Disputes are thieves. They rob us of time, energy and money. Disputes can even lead to death. Preventing disputes and resolving them quickly is imperative.
Many disputes are of the kind we tell stories about over coffee in the workplace. A misunderstanding with one’s spouse, an argument with teenage children, and a difficult conversation at parent-teacher night are all mainstays. The workplace itself provides fodder for similar stories. The bombastic boss, the controlling colleague, co-workers not pulling their weight and so on are subject matter for conversation during coffee breaks at work and dinner at home.
Many of these disputes seem inconsequential, with their main value being entertainment or object lessons in human pettiness. But disputes also have serious consequences. In the US, 135,000 children “take handguns to school each day, …every fourteen hours a child under the age of five is murdered, and homicide has replaced automobile accidents as the leading cause of death in children under the age of one….”1 Similarly, the statistics on divorce rates and domestic violence may be examples of poor dispute resolution.

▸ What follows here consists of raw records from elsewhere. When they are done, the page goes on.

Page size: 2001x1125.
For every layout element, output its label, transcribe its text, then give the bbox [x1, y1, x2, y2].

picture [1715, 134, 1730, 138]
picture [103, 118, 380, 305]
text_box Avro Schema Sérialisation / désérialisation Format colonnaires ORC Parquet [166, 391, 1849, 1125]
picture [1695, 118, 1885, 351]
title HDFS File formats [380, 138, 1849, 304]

In the workplace, disputes cause personal and organizational turmoil. Productivity is known to decline during all periods of disruption and uncertainty in corporate life. An organization may lose staff and productivity may fall “to less than an hour” per day. At least seventy per cent of all mergers and acquisitions fail to produce a net increase in value.4 At least one distinguished observer questions whether any American corporations have been profitable since World War II.
Large organizations have formal, written policies and procedures designed to manage disputes. In organizations of all sizes, cultural norms augment the formal process.6 Culture is an important part of this discussion because more formal processes and written procedures may be ignored, gathering dust on the shelf. So, workers may turn away from the dusty shelf and to informal policies to alleviate disputes. Some of the stories that follow capture both formal and informal dispute-resolution mechanisms. The overriding theme is that better dispute-resolution mechanisms yield fewer debilitating disputes.